19.11.09

Open Letter Concerning Health Care Reform

November 19, 2009

Dear Editor,

Back in February, newly- inaugurated President Barack Obama signed into law a nearly-trillion dollar “stimulus” bill which he promised would create or save 3.5 to 4 million jobs. The president urged Congress to pass the bill without delay because of the urgency involved.

According to the president, the stimulus would revive the American economy and prevent unemployment from exceeding 8 percent.

Nine months later, America’s economy continues to hemorrhage jobs, and the national unemployment rate is 10.2 percent, which may actually be closer to 17 percent were the true number of out of work Americans known.

Clearly, the stimulus has failed to produce the promised results. In fact, because the bill has added to exploding federal deficits, many economists believe that the stimulus is, in and of itself, costing America jobs and hindering the prospects for economic recovery.

Unfortunately, the problem has been aggravated by the administration’s jobs creation data which have proven to be inaccurate and unreliable.
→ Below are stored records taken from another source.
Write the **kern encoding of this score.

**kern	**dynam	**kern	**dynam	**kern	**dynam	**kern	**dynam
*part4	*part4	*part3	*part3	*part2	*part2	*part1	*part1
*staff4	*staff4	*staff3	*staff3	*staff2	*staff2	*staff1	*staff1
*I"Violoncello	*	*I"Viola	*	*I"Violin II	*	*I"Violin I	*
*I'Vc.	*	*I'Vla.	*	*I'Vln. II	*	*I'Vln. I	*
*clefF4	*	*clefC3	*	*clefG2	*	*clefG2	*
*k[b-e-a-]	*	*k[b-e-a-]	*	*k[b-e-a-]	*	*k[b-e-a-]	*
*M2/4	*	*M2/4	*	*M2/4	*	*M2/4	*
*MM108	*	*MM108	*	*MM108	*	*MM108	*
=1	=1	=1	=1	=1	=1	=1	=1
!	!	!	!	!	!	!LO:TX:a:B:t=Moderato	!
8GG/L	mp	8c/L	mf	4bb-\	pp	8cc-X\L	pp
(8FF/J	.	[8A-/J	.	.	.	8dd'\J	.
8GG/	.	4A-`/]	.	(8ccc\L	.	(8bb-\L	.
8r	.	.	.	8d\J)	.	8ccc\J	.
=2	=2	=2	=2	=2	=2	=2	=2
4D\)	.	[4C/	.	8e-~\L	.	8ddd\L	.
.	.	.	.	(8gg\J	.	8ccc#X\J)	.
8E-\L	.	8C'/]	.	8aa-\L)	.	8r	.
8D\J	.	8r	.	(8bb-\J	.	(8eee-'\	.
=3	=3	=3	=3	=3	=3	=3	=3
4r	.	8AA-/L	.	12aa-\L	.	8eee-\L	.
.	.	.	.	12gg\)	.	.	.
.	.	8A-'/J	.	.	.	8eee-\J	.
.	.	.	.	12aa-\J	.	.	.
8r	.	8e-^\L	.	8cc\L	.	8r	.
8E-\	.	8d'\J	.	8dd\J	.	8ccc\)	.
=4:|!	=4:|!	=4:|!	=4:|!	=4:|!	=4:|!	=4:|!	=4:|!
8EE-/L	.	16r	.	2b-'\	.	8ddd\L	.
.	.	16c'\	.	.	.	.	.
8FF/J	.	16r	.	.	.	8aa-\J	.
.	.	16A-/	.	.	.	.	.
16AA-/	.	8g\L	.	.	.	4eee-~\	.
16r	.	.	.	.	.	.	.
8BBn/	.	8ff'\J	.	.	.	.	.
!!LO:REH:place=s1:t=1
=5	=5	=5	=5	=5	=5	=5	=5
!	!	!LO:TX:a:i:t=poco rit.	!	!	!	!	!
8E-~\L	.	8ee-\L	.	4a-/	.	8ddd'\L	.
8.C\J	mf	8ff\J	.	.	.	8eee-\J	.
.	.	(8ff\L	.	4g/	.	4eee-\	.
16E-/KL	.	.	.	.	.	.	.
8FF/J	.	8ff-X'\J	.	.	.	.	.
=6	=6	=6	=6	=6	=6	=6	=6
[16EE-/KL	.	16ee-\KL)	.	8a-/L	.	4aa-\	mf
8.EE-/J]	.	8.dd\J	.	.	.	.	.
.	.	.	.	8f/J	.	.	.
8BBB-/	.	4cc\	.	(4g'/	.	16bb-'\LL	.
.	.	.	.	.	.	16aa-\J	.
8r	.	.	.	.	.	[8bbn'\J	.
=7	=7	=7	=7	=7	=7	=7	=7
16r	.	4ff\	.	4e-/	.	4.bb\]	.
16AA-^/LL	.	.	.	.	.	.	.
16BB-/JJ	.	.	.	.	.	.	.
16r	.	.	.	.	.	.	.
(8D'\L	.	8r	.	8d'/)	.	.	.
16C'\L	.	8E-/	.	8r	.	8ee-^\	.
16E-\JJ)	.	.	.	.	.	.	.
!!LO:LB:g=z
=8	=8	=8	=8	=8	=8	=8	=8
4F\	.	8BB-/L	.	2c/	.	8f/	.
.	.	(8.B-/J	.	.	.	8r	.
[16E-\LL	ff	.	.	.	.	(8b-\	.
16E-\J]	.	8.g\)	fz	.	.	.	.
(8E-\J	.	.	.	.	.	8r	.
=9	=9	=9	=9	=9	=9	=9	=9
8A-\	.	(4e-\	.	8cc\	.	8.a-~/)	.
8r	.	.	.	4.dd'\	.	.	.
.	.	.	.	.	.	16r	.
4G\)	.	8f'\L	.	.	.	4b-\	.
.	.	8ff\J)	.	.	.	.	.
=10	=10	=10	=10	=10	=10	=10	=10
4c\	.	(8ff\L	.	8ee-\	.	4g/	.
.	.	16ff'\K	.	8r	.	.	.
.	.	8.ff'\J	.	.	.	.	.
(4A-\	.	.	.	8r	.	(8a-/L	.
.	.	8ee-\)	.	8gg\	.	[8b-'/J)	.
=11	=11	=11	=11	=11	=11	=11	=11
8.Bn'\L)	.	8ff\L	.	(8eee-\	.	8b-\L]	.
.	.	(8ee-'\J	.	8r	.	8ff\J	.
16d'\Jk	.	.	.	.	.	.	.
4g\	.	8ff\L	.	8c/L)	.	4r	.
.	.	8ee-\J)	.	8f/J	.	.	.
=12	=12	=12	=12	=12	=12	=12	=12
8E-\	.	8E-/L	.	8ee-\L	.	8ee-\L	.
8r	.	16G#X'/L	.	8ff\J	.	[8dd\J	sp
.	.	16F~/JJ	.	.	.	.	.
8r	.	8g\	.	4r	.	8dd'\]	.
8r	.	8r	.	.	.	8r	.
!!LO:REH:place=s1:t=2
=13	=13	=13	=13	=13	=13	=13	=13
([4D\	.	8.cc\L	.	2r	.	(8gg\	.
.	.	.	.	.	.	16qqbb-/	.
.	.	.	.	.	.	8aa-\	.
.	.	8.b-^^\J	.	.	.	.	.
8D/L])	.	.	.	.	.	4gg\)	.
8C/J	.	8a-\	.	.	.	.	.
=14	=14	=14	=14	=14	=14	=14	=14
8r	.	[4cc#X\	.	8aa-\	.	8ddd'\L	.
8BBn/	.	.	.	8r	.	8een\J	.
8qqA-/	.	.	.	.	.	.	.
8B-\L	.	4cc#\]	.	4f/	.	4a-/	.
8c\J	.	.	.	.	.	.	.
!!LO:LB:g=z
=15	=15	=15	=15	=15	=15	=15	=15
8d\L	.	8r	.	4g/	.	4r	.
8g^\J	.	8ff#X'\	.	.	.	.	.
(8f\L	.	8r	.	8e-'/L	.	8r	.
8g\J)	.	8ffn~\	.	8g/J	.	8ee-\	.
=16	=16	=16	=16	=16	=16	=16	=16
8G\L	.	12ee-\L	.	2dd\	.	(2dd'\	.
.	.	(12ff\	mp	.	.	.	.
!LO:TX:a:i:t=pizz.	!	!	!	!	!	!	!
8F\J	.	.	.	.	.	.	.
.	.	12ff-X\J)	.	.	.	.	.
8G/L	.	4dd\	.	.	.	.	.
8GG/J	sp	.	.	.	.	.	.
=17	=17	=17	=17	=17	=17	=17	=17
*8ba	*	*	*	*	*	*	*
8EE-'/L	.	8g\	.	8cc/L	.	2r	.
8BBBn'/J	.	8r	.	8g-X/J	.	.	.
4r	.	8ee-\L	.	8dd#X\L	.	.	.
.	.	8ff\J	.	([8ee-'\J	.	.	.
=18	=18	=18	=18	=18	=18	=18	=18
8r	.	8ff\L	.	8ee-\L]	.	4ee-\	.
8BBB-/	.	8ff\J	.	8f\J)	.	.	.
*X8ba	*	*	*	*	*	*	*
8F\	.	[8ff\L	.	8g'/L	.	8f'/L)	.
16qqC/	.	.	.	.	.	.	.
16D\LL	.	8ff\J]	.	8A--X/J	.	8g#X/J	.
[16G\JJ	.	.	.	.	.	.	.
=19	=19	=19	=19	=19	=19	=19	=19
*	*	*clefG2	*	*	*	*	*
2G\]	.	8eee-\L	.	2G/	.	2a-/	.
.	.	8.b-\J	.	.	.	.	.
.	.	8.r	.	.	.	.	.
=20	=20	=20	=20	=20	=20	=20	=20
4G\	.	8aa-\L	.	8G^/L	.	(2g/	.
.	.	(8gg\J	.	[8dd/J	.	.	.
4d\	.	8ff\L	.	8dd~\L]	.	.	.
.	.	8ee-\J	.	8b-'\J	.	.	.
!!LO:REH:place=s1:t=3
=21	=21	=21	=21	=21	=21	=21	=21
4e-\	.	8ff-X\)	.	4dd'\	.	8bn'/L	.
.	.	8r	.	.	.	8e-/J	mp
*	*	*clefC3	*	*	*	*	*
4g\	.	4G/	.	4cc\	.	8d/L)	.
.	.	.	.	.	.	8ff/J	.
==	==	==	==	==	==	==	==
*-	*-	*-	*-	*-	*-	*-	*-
Those data include claims for creation of jobs in non-existent congressional districts and other irregularities which overstate the actual number of jobs added or saved.

President Obama’s reaction has been to dismiss concerns about the data as of secondary importance by stating that accounting is an “inexact science” and that the focus should be on job growth, rather than details.

That argument begs the obvious question: How can one know when, and if, growth is achieved without accurate accounting data?

The president’s cavalier attitude toward accounting and accountability seems to have spilled over into the current debate over health care reform.

Indeed, the numbers used by President Obama and Democrat supporters simply do not add up!

For example, Democrats would have us believe that 30-40 million uninsured people can be added to the rolls of the insured while at the same time reducing health care costs and the deficit!

While optimism is always a virtue, this type of magical thinking must not be allowed to obscure the fiduciary responsibility that the president and Congress have to the American people.

Government run programs are notorious for being poorly managed and almost always produce huge budget overruns. One need only look at this nation’s bankrupt social security and Medicare entitlements to recognize this truth.

With America still in the clutches of economic disaster, we simply cannot afford another trillion-dollar miscalculation by politicians all too eager to ram socialized medicine down the throats on a skeptical public.

Health care reform as proposed by President Obama and Democrats is unworkable, illogical, unfair, imprudent, and perhaps even unconstitutional.

These proposals must be defeated for the health and well being of over 320 million Americans!